Reports of the screening from Lagos, Ogun, Oyo, Imo, Benue and Gombe states showed massive turnout and adherence to the COVID-19 protocols by the applicants who were all decked in white shorts and T-shirts.
Other states that recorded an impressive number of applicants were Anambra, Cross River, Akwa Ibom, Kano, Plateau and Borno.
Over 14,000 applicants turned up for the exercise in Lagos, Ogun and Ondo state Police Commands while 15,000 did in Gombe State where only 132 slots are expected to be filled.
The number of those at the FCT, Imo and Benue screening centres could not be determined.
The Nation gathered that in Lagos where the exercise began at 9 am, some candidates from Agege and Ajeromi Ifelodun Local Government Areas, were overage while many had incomplete documents.
The Commissioner of Police (CP) Hakeem Odumosu had earlier advised members of the screening committee to maintain professionalism and adhere strictly to the guidelines issued by the Force Headquarters on the conduct of the exercise.
Odumosu, after addressing the committee headed by Deputy Commissioner Bankole Sikiru, admonished the applicants to be wary of recruitment scammers.
Odumosu emphasised that recruitment into the police was free and enjoined the applicants to call 08100004507 for complaints.
In Abuja, the FCT Command Public Relations Officer, Anjuguri Manzah, advised the candidates to attend on different days according to their council areas.
Candidates in Abuja Municipal Area Council will end their screening at the POWA International School, Area 11 Garki today. Those in Abaji will commence theirs tomorrow and end of Thursday while Bwari applicants will have their turn August 28th and 29.
Those in Gwagwalada are scheduled for August 31 to September 2 and Kuje applicants will attend September 2 and 3. Kwali will be on September 4 and 5.

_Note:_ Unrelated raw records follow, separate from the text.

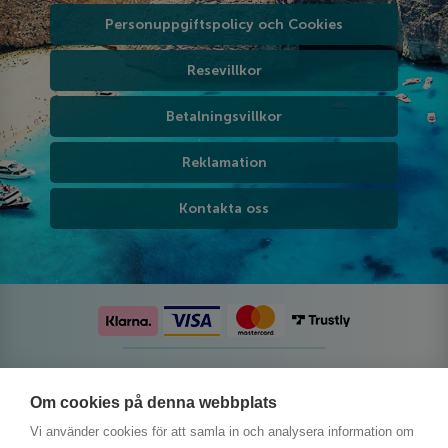
Personuppgiftspolicy och Cookies
Resevillkor
Betalningsvillkor
Reklamation
Kontakta oss
Följ oss på sociala medier
Om cookies på denna webbplats
Vi använder cookies för att samla in och analysera information om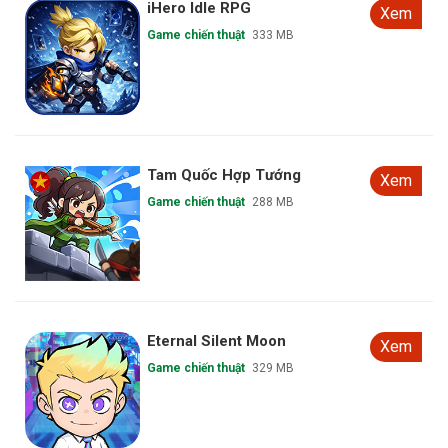
iHero Idle RPG
Xem
Game chiến thuật
333 MB
Tam Quốc Hợp Tướng
Xem
Game chiến thuật
288 MB
Eternal Silent Moon
Xem
Game chiến thuật
329 MB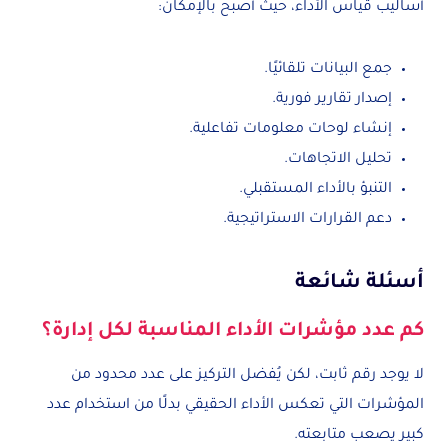
أساليب قياس الأداء، حيث أصبح بالإمكان:
جمع البيانات تلقائيًا.
إصدار تقارير فورية.
إنشاء لوحات معلومات تفاعلية.
تحليل الاتجاهات.
التنبؤ بالأداء المستقبلي.
دعم القرارات الاستراتيجية.
أسئلة شائعة
كم عدد مؤشرات الأداء المناسبة لكل إدارة؟
لا يوجد رقم ثابت، لكن يُفضل التركيز على عدد محدود من
المؤشرات التي تعكس الأداء الحقيقي بدلًا من استخدام عدد
كبير يصعب متابعته.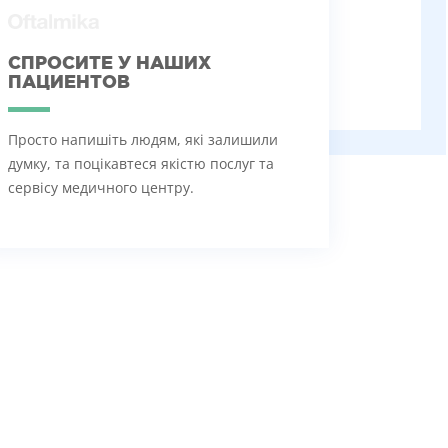
СПРОСИТЕ У НАШИХ
ПАЦИЕНТОВ
Просто напишіть людям, які залишили
думку, та поцікавтеся якістю послуг та
сервісу медичного центру.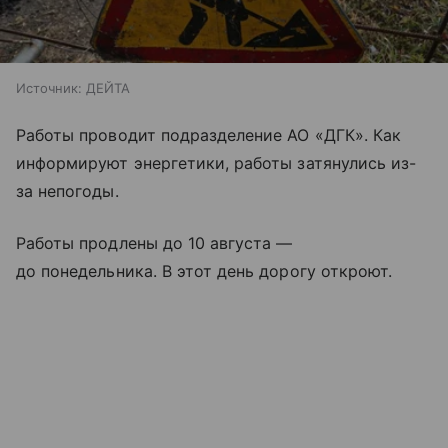
Источник:
ДЕЙТА
Работы проводит подразделение АО «ДГК». Как
информируют энергетики, работы затянулись из-
за непогоды.
Работы продлены до 10 августа —
до понедельника. В этот день дорогу откроют.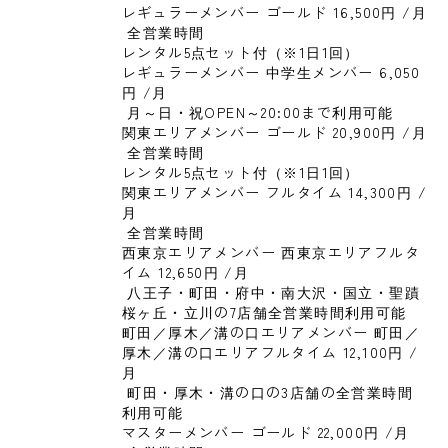
レギュラーメンバー ゴールド 16,500円 
/月
 全営業時間

レンタル5点セット付（※1日1回）
レギュラーメンバー 中学生メンバー 6,050
円 
/月
 月～日・祝OPEN～20:00まで利用可能
関東エリアメンバー ゴールド 20,900円 
/月
 全営業時間

レンタル5点セット付（※1日1回）
関東エリアメンバー フルタイム 14,300円 
/
月
 全営業時間
西東京エリアメンバー 西東京エリアフルタ
イム 12,650円 
/月
 八王子・町田・府中・南大沢・国立・聖蹟
桜ヶ丘・立川の7店舗全営業時間利用可能
町田／厚木／溝の口エリアメンバー 町田／
厚木／溝の口エリアフルタイム 12,100円 
/
月
 町田・厚木・溝の口の3店舗の全営業時間
利用可能
マスターメンバー ゴールド 22,000円 
/月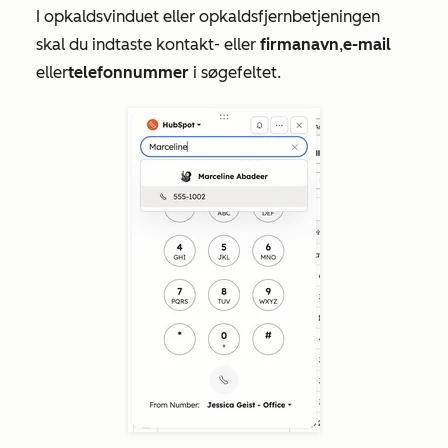
I opkaldsvinduet eller opkaldsfjernbetjeningen
skal du indtaste kontakt- eller
firmanavn
,
e-mail
eller
telefonnummer
i søgefeltet.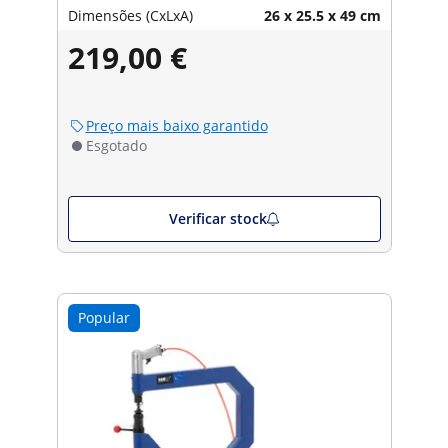
Dimensões (CxLxA)
26 x 25.5 x 49 cm
219,00 €
Preço mais baixo garantido
Esgotado
Verificar stock
Popular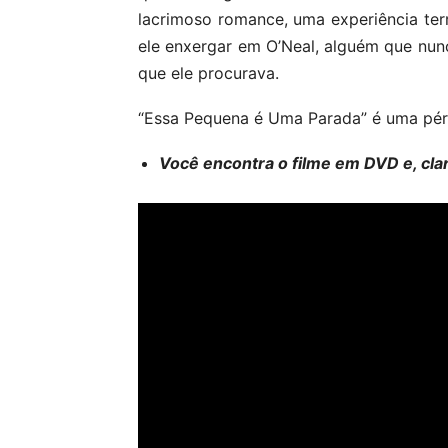
lacrimoso romance, uma experiência terrí
ele enxergar em O’Neal, alguém que nun
que ele procurava.
“Essa Pequena é Uma Parada” é uma pér
Você encontra o filme em DVD e, cla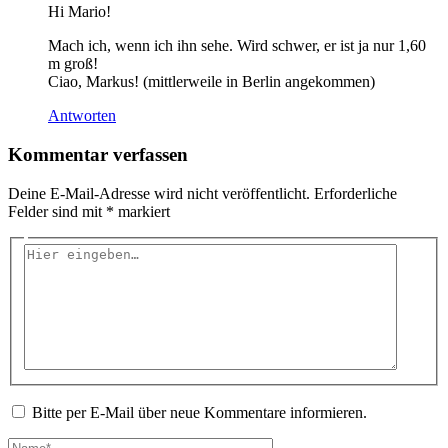
Hi Mario!
Mach ich, wenn ich ihn sehe. Wird schwer, er ist ja nur 1,60
m groß!
Ciao, Markus! (mittlerweile in Berlin angekommen)
Antworten
Kommentar verfassen
Deine E-Mail-Adresse wird nicht veröffentlicht.
Erforderliche
Felder sind mit
*
markiert
Hier
eingeben…
Bitte per E-Mail über neue Kommentare informieren.
Name*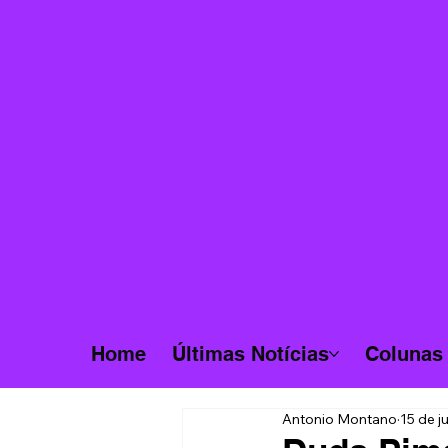
Home
Últimas Notícias
Colunas
Antonio Montano
15 de j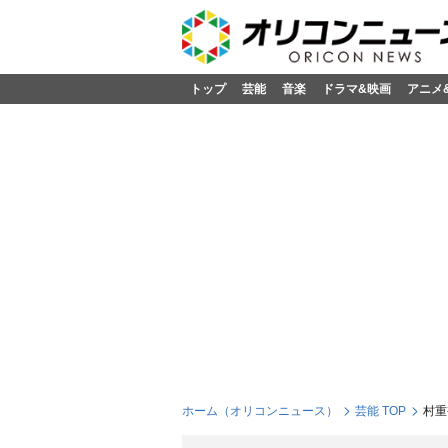
トップ
芸能
音楽
ドラマ&映画
アニメ
ホーム（オリコンニュース）
芸能 TOP
村重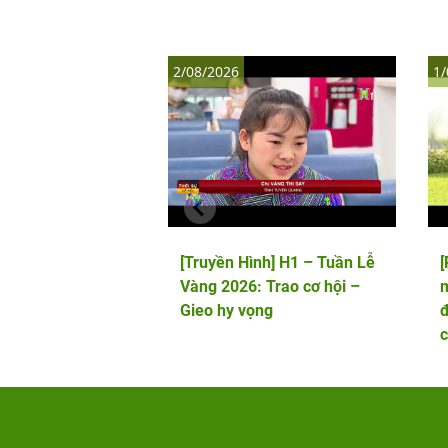
2/08/2026
1/
[Truyền Hình] H1 – Tuần Lễ
Vàng 2026: Trao cơ hội –
m
Gieo hy vọng
đ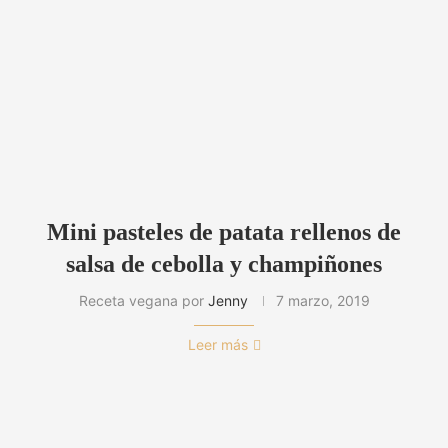
Mini pasteles de patata rellenos de
salsa de cebolla y champiñones
Receta vegana por
Jenny
7 marzo, 2019
Leer más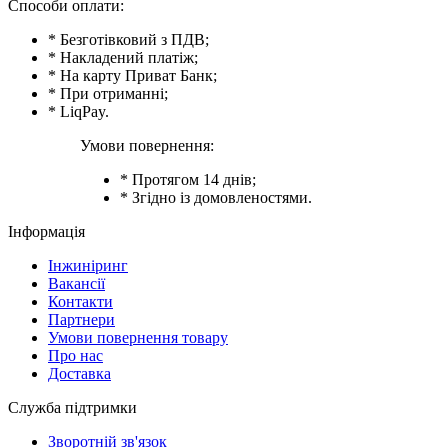
Способи оплати:
* Безготівковий з ПДВ;
* Накладений платіж;
* На карту Приват Банк;
* При отриманні;
* LiqPay.
Умови повернення:
* Протягом 14 днів;
* Згідно із домовленостями.
Інформація
Інжиніринг
Вакансії
Контакти
Партнери
Умови повернення товару
Про нас
Доставка
Служба підтримки
Зворотній зв'язок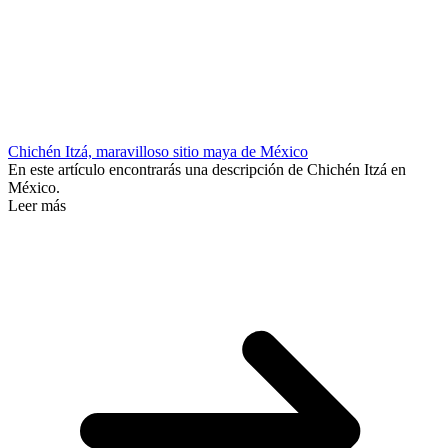
Chichén Itzá, maravilloso sitio maya de México
En este artículo encontrarás una descripción de Chichén Itzá en
México.
Leer más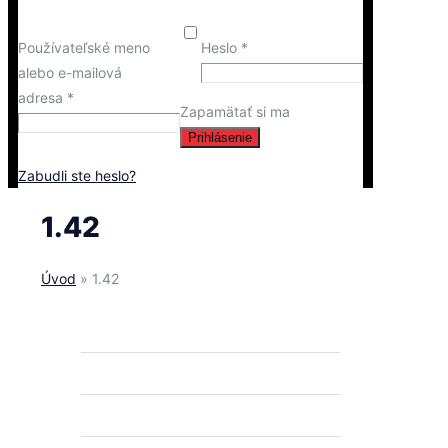
Používateľské meno
Heslo
*
alebo e-mailová
adresa
*
Zapamätať si ma
Prihlásenie
Zabudli ste heslo?
1.42
Úvod
»
1.42
ROTAX MAX
ROTAX DD2
PNEUMATIKY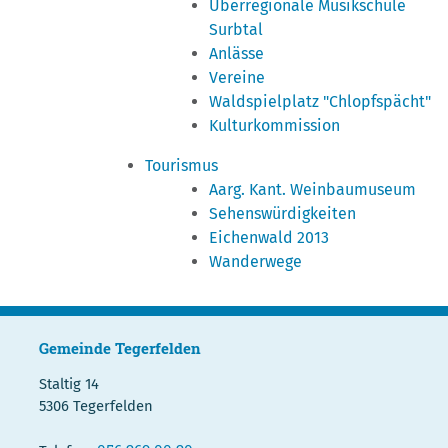
Überregionale Musikschule
Surbtal
Anlässe
Vereine
Waldspielplatz "Chlopfspächt"
Kulturkommission
Tourismus
Aarg. Kant. Weinbaumuseum
Sehenswürdigkeiten
Eichenwald 2013
Wanderwege
Gemeinde Tegerfelden
Staltig 14
5306 Tegerfelden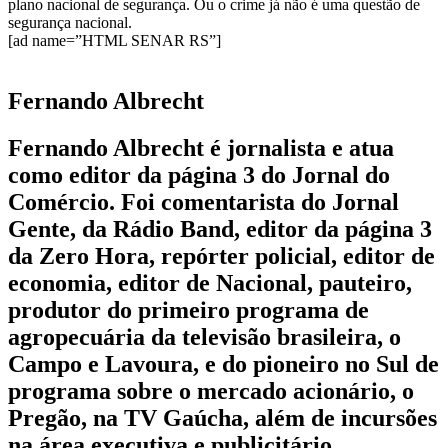
plano nacional de segurança. Ou o crime já não é uma questão de
segurança nacional.
[ad name=”HTML SENAR RS”]
Fernando Albrecht
Fernando Albrecht é jornalista e atua
como editor da página 3 do Jornal do
Comércio. Foi comentarista do Jornal
Gente, da Rádio Band, editor da página 3
da Zero Hora, repórter policial, editor de
economia, editor de Nacional, pauteiro,
produtor do primeiro programa de
agropecuária da televisão brasileira, o
Campo e Lavoura, e do pioneiro no Sul de
programa sobre o mercado acionário, o
Pregão, na TV Gaúcha, além de incursões
na área executiva e publicitário.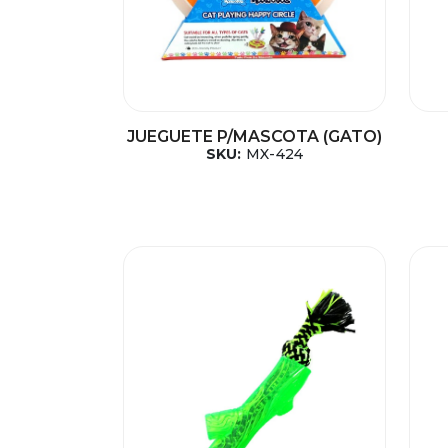
JUEGUETE P/MASCOTA (GATO)
SKU:
MX-424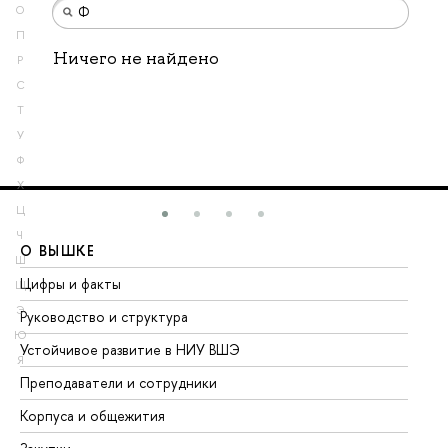
О
П
Ничего не найдено
Р
С
Т
У
Ф
Х
Ц
Ч
О ВЫШКЕ
О
Ш
Цифры и факты
Ли
Щ
Э
Руководство и структура
До
Ю
Устойчивое развитие в НИУ ВШЭ
Ол
Я
Преподаватели и сотрудники
Пр
Корпуса и общежития
Вы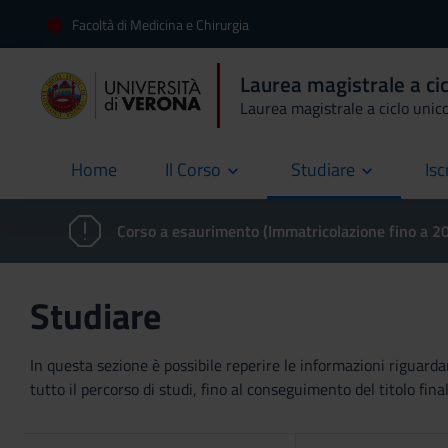
Facoltà di Medicina e Chirurgia
Laurea magistrale a cic
Laurea magistrale a ciclo unic
Home
Il Corso
Studiare
Isc
current
Corso a esaurimento (Immatricolazione fino a 
Studiare
In questa sezione è possibile reperire le informazioni riguardan
tutto il percorso di studi, fino al conseguimento del titolo final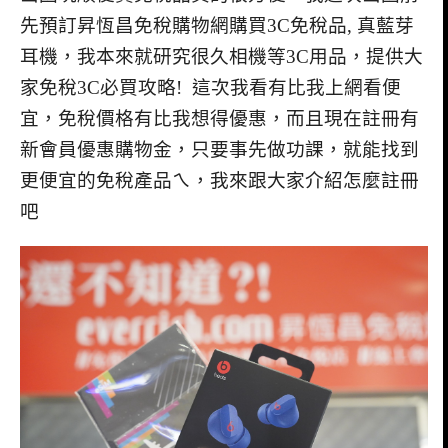
先預訂昇恆昌免稅購物網購買3C免稅品, 真藍芽
耳機，我本來就研究很久相機等3C用品，提供大
家免稅3C必買攻略! 這次我看有比我上網看便
宜，免稅價格有比我想得優惠，而且現在註冊有
新會員優惠購物金，只要事先做功課，就能找到
更便宜的免稅產品ㄟ，我來跟大家介紹怎麼註冊
吧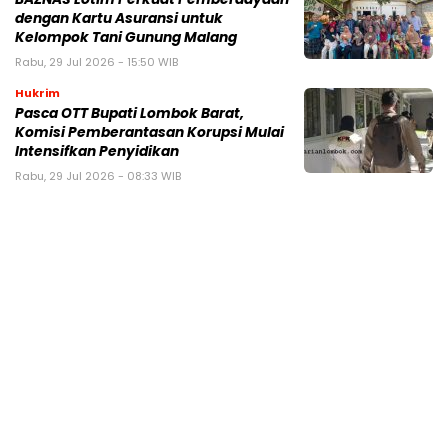
dengan Kartu Asuransi untuk
Kelompok Tani Gunung Malang
Rabu, 29 Jul 2026 - 15:50 WIB
Hukrim
Pasca OTT Bupati Lombok Barat,
Komisi Pemberantasan Korupsi Mulai
Intensifkan Penyidikan
Rabu, 29 Jul 2026 - 08:33 WIB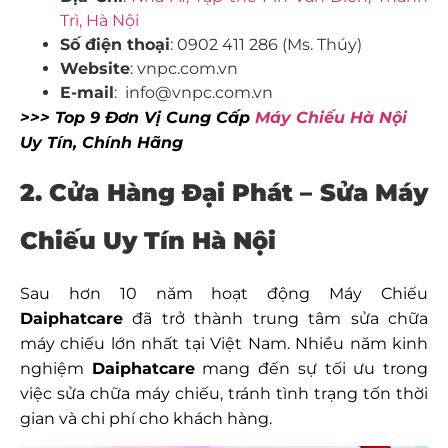
Trì, Hà Nội
Số điện thoại
: 0902 411 286 (Ms. Thúy)
Website
: vnpc.com.vn
E-mail
: info@vnpc.com.vn
>>> Top 9 Đơn Vị Cung Cấp
Máy Chiếu Hà Nội
Uy Tín, Chính Hãng
2. Cửa Hàng Đại Phát – Sửa Máy
Chiếu Uy Tín Hà Nội
Sau hơn 10 năm hoạt động Máy Chiếu
Daiphatcare
đã trở thành trung tâm sửa chữa
máy chiếu lớn nhất tại Việt Nam. Nhiều năm kinh
nghiệm
Daiphatcare
mang đến sự tối ưu trong
việc sửa chữa máy chiếu, tránh tình trạng tốn thời
gian và chi phí cho khách hàng.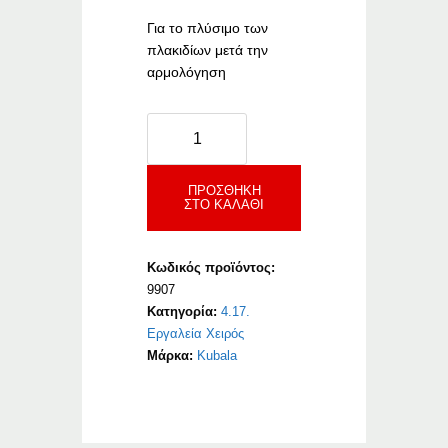
Για το πλύσιμο των
πλακιδίων μετά την
αρμολόγηση
Kubala
Μίνι
Σετ
Καθαρισμού
ΠΡΟΣΘΉΚΗ
ΣΤΟ ΚΑΛΆΘΙ
Πλακιδίων
9907
ποσότητα
Κωδικός προϊόντος:
9907
Κατηγορία:
4.17.
Εργαλεία Χειρός
Μάρκα:
Kubala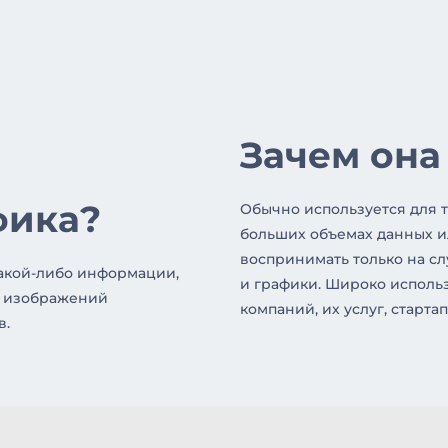
Зачем она
фика?
Обычно используется для т
больших объемах данных и
воспринимать только на с
акой-либо информации,
и графики. Широко использ
х изображений
компаний, их услуг, стартап
в.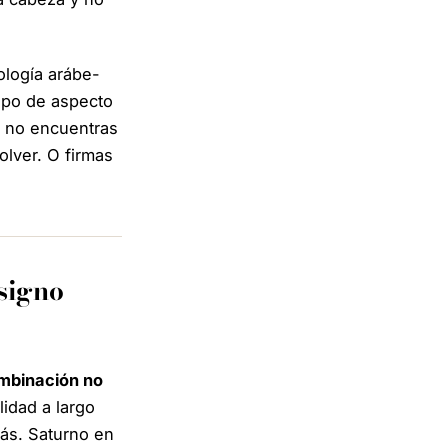
ología arábe-
ipo de aspecto
o no encuentras
olver. O firmas
 signo
mbinación no
lidad a largo
ás. Saturno en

In Ogun, about 4,800 applied for the job with those from Abeokuta North and South local government areas applicants screened on Monday.
Gombe State Deputy Commissioner of Police Aliyu Adamu said the recruitment began smoothly but was interrupted when their internet gave way to heavy traffic.
“We had to slow down a bit because there was an interruption in the internet. Initially, we started with two computers but I have to request for one more so that we could hasten the work,” Adamu added.
Outside the venue of the screening centre, a large number of applicants who spoke with The Nation expressed their frustration with the slow pace of the process.
“We have been here since 7 am and this is 4 pm. Many of us are still outside waiting for our screening,” One of the applicants who gave his name simply as Umaru said.